Quando conheci o feminismo, entendi que os homens têm privilégios na sociedade e enchia minha boca e meu facebook de frases que sugeriam que os homens os reconhecessem e a importância disso para a luta contra o machismo. Aprofundando-me nas reflexões, compreendi melhor algo que já me incomodava desde a infância: eu também tenho privilégios. Sentia um grande incomodo e não compreendia bem aquele sentimento que beirava a culpa.

Estudei em escola pública, onde havia muit@s negr@s. Estudei também em escola particular, na minha turma só havia branc@s. Na universidade, a maioria d@s negr@s eram bolsistas. Hoje, trabalhando com a população em situação de rua, me deparo com mais uma discrepância: a maioria é negra. Agora, me atentando a isso, percebo que o racismo se reproduz também nos movimentos sociais. Como a Mari Moscou coloca muito bem em seu texto “Mulheres” são brancas; “Mulheres negras” são negras: “quando não se diz a cor, a etnia, a raça, ela é branca, ocidental, europeizada”. E isso não pode ser “normal”, “natural”, “assim mesmo”…
Mais do que reconhecer o racismo da sociedade, hoje compreendo que é fundamental que eu saiba que minhas conquistas foram fruto muito mais do meu privilégio branco-classe-média do que do meu esforço, como um dia me disseram. Dessa forma, é minha obrigação a autovigilância constante para não reproduzir o racismo, inclusive no meu feminismo, porque as reivindicações das mulheres negras são impreterivelmente feministas.
Tenho aprendido muito com o Blogueiras Feministas. Um dos assuntos que tem me chamado a atenção é o cissexismo, que a Jarid Arraes explica muito bem no texto Cissexismo e o Feminismo. Há pouco tempo, esse tipo de reflexão nem passava pelas minhas discussões. Foi essencial que eu conhecesse melhor a questão trans* para reconhecê-la como pauta do feminismo. Afinal, também estamos discutindo papéis sociais de gênero.
Mais uma vez, senti um grande incômodo e percebi mais um privilégio. Porém, o desconforto foi ainda maior. Primeiro porque me pareceu muito óbvio que o preconceito contra pessoas trans* é enorme, mas nunca havia pensado no assunto. Segundo, porque vi pessoas se negando a reconhecer isso. Pessoas que como eu, apontam a necessidade dos homens perceberem seus privilégios. Muito me espantou ver feministas dizendo que há exagero nos apontamentos das pessoas trans* quando muitas vezes já foram acusadas de ver machismo em tudo.

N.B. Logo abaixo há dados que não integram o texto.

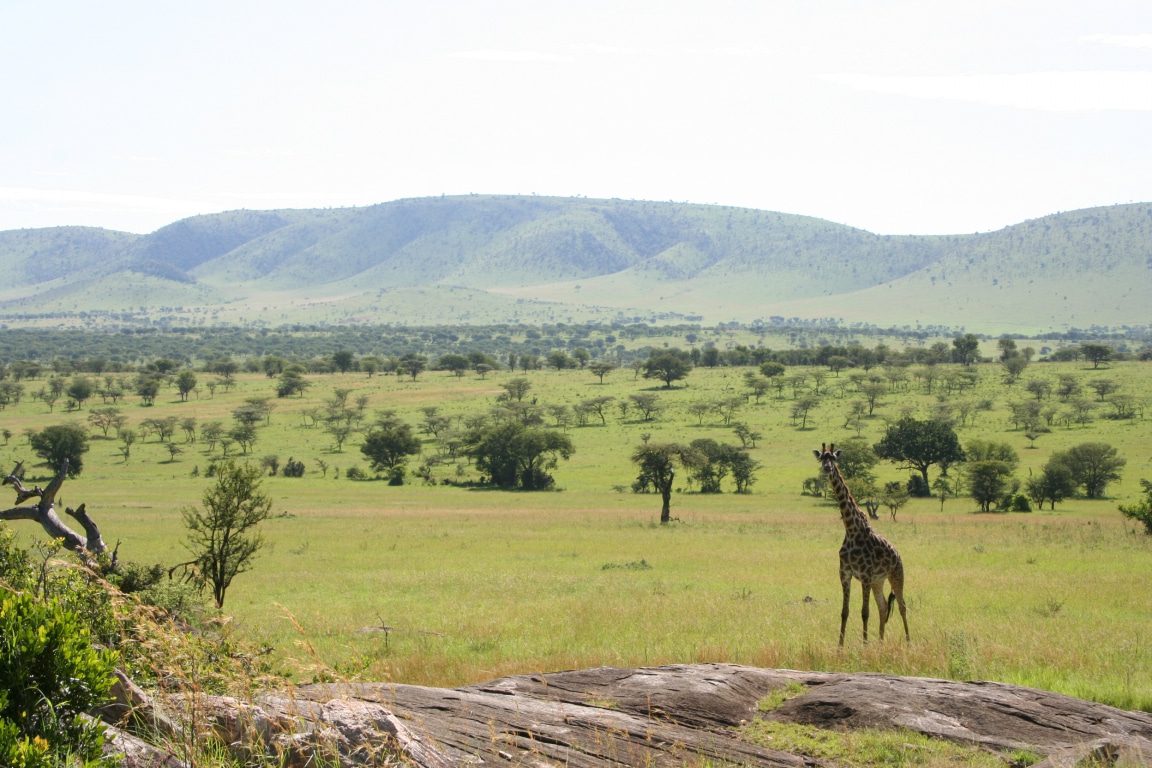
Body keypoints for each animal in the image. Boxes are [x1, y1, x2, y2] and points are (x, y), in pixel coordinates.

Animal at [814, 443, 910, 646]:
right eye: (822, 458)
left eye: (834, 458)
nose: (827, 468)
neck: (851, 529)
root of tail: (898, 554)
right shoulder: (845, 574)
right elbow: (845, 612)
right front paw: (840, 647)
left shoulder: (865, 575)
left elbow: (865, 612)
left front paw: (864, 646)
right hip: (878, 581)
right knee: (883, 607)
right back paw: (880, 643)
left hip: (896, 575)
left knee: (902, 606)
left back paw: (908, 642)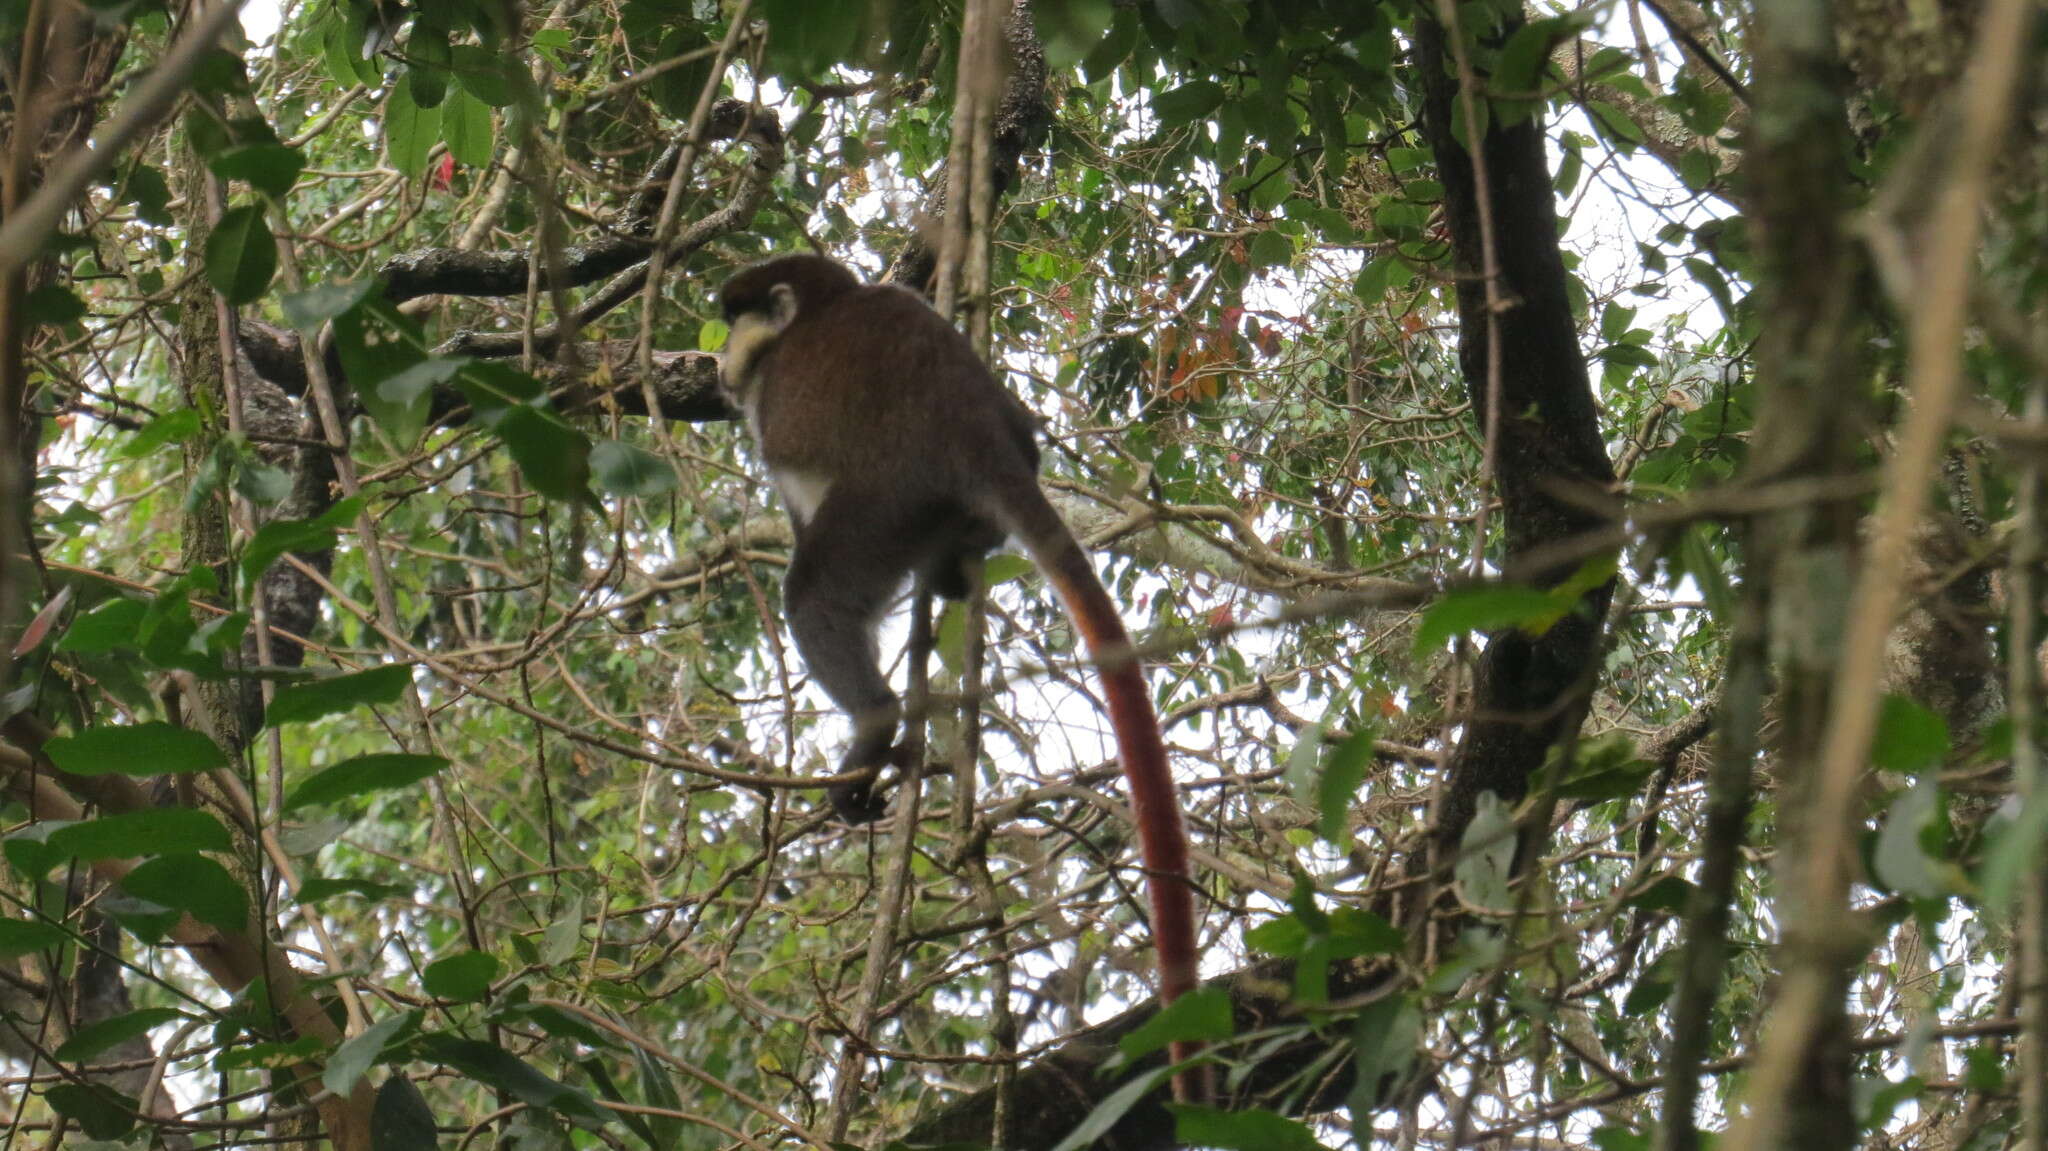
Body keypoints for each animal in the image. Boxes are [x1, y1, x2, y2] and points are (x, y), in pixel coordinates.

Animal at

Pode até parecer simples, ou mesmo evidente para algumas pessoas, mas percebo que não é tão fácil reconhecer privilégios. O mal estar é grande e a mudança gera desconforto. No meu caso, foi aquele sentimento estranho que mencionei, beirando a culpa. No entanto, isso não é pretexto para não debater e não se informar. Só assim paramos de naturalizar as coisas e reconhecemos, de fato, as desigualdades e as opressões.
Ninguém disse que seria simples. Ser feminista não é apenas perceber problemas, é responsabilizar-se por eles. É questionar o estrutural, o cristalizado e a própria formação. Isso não é mérito algum, não é ser legal ou mais feminista. É a minha obrigação.
Machismo, racismo, homofobia, cissexismo, preconceito de classe… O problema não é vê-los em tudo. O problema é não ver.